EXTRACT TO READ:
Friday, November 10, 2006

Wide Open Spaces

*my dad is going to disown me after this post

Last night a ticket to the Dixie Chicks sort of fell into my lap. I am not a rabid fan but I almost never say no to live music. Also, I had seen the girls on Oprah a few weeks ago talking about their new movie "Shut Up and Sing" and was curious to see who was showing up to their concerts these days.

The group I was with had all kind of things to say about the big controversy over what the lead singer had said about the president and the backlash that followed. I'll admit, when I first heard the clips from that show I was bugged. I am always annoyed when I pay $50 to hear someone's music and they think I really care what their mostly ridiculous political views are. But the longer it has dragged on, and the more people act as though there is something unpatriotic about expressing frustration with an inept President, the more I want to tatoo the Dixie Chicks logo on my forehead in solidarity. I love living in a country where we absolutely get to think and feel whatever we want and what's more, we can say it publicly. Natalie Maines doesn't hate America, she is frustrated with an administration that has nothing but mess things up since they got into office. After this week's elections, it looks like maybe she was just saying what plenty of people were thinking.

But this isn't really supposed to be a political rant. Whether or not I agree with what she said isn't actually the point. Last night when the show started, and these three beautiful, confident, immensely talented women come out on stage like they owned the place, I got incredibly emotional. Oprah had asked the other two members of the group if they ever wished Natalie hadn't said what she said and one of them responded, "you don't even think about that. We're family and when one of us gets attacked, you protect her. You don't worry about what she should have done, you just circle the wagons and take care of each other." The decision to stick by her comments hasn't been great for their reputation or their album sales. But I admire the heck out of the courage it takes to stand up for what you believe in even when it's not what the folks around you want to hear. As Natalie's voice was giving me goosebumps and Emily and Martie played a game of "watch how many instruments I can play and still harmonize like it's no big deal", I thought about the CMA awards this week and the drivel that won while these freakishly talented women didn't get so much as a mention. But then you look at them, doing the thing they love, with their very best friends, husbands and seven kids between them running around backstage, the courage and integrity to be themselves in and out of the public eye and I think, these are the kind of women I hope I can be when I grow up.

The highlight of the night though was when they played a song off their new album called "Long Way Around" and some of the lyrics snapped into focus a bunch of things that have been floating in my head for the last year or so

"Well, I never seem to do it like anybody else
Maybe someday, someday I'm gonna settle down
If you ever want to find me I can still be found

Taking the long way
Taking the long way around"

I guess I've fallen into the trap of thinking that because I fall a little bit outside the lines of your typical Mormon girl that somehow I've messed up. All of the sudden it became really clear that taking the long way is not wrong, it's just another choice. In my heart I think I already knew that but my brain has been doing a really number on me lately. The order of things, the amount of time you spend in a job, the places you move, the heartaches you choose to enter into, the friendships you hang onto-those aren't a matter of right or wrong. My good friend Mike told me that turning 30 was what finally set him free of all the unreasonable expections of "order" leftover from the lists we make in high school. I'm tearing mine up as we speak.

WHAT IS ASKED:
1. In the Dixie Chicks concert post, what does the writer's friend Mike say finally set him free of the expectations of "order"?
2. Transcribe the concert post word for word between "Wide Open Spaces" and "concerts these days.", inclusive.
3. Write the next part of the Dixie Chicks concert post, picking up after its last sentence.
The records are a separate set of material, unrelated to the concert post.

RAW RECORDS:

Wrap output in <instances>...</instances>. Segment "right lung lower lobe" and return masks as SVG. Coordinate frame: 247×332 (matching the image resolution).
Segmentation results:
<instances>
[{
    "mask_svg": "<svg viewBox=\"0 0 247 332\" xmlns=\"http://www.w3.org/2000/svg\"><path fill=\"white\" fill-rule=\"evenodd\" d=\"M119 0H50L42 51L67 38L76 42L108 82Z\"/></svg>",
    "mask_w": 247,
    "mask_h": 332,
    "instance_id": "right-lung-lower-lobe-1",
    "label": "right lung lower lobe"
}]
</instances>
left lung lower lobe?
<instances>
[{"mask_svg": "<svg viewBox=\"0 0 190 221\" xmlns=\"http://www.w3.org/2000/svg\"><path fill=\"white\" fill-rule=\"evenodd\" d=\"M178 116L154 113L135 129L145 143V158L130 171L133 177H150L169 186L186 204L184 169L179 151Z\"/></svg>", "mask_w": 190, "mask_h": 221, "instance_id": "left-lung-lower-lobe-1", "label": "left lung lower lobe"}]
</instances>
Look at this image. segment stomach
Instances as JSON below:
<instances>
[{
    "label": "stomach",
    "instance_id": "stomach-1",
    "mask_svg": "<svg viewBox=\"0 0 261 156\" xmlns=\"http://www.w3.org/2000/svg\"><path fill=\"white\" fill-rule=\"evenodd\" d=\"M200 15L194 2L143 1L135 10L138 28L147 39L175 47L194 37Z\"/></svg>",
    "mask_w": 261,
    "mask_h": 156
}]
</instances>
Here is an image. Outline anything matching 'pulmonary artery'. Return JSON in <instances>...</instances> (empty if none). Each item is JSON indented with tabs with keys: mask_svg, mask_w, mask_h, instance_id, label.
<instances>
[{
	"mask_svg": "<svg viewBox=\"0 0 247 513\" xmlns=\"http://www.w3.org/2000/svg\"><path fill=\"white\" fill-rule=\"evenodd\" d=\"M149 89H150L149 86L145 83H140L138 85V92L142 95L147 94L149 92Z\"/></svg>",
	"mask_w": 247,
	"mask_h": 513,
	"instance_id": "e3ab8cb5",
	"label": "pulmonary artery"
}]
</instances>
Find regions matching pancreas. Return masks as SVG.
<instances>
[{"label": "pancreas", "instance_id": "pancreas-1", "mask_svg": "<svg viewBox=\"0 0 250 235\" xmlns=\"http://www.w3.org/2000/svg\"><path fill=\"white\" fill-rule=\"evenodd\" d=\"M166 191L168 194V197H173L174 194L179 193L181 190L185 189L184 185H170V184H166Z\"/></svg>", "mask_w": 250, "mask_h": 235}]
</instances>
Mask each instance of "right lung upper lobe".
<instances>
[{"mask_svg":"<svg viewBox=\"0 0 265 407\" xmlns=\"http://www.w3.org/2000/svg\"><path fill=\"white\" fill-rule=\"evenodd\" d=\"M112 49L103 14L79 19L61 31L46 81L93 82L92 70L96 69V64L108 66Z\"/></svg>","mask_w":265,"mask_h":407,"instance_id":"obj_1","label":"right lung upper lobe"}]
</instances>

ANSWERS BY TASK:
1. Turning 30.

2.
Wide Open Spaces

*my dad is going to disown me after this post

Last night a ticket to the Dixie Chicks sort of fell into my lap. I am not a rabid fan but I almost never say no to live music. Also, I had seen the girls on Oprah a few weeks ago talking about their new movie "Shut Up and Sing" and was curious to see who was showing up to their concerts these days.

3.
Rod Clifford said...

If I didn't disown you when you voted for Boston's favorite elitist, I certainly won't do it for speaking your mind. I agree the Dixie Chicks are incredibly talented, and I enjoyed their earlier work (even after one of the orginals was uncermoniously dumped mid-climb to fame by the other two friends). But I've not liked angry music since the 60s, and their latest video seems to be mostly that. (yes, I have seen it)

Two things come to mind: everyone has a right to speak, but no one is obligated to listen; and one's right to say anything at all doesn't necessarily mean one has anything at all to say.

aporitic said...

Hey Rod,

I think your point about angry music is an excellent one but let's not confuse the issue here.

Katie went to a Dixie Chicks concert. This should be of concern to everyone who knows her for the following reason:

a)- There is a lot of country music out there,

b) - There is alot of very good music out there,

c) - Categories a) and b) seldom correspond, especially when it comes to pop country, so one should be EXTREMELY discriminating about the contry music one chooses to listen to. (In case any of you out there didn't get that, the standard here is EXTREMELY discriminating.)

Dixie Chicks (regardless of politics) don't make that cut.


"It was free" isn't much of an excuse either. I don't eat lunch at McDonald's just cause someone gives me a coupon for free chicken nuggets.

Anonymous said...

I saw the Dixie Chicks in concert in Boston a few years ago and the show was absolutely AMAZING! Like you, the tickets sort of fell into my lap, but after seeing their sheer raw talent, I am definitely a fan now. It was a few months after the controversial comments and when Natalie Maines alluded to the incident, the whole audience laughed along with her. I like to think that we all agreed that expressing an opinion is not treason.

I find myself cutting myself more slack and caring more about whether I'm actually happy than if I'm doing the "right" thing ever since my numbers flipped over to 3-0. Not that I've become some sort of hedonistic libertine, but I'm more comfortable in my own skin. Kind of liberating, really. :)

Tatanka said...

Nice post Katie. I personally like to hear artists talk at shows. I can buy a live album and listen to it for days, but hearing their thoughts helps me see them as more than just artists. I also think their words have the possibility to add so much more to the music. For instance, if she followed that statement by playing "Traveling Soldier" all the sudden the song is so much more complex/interesting.

Plus I know if I got on stage I'd ramble all kinds of crazy stuff no one cares about.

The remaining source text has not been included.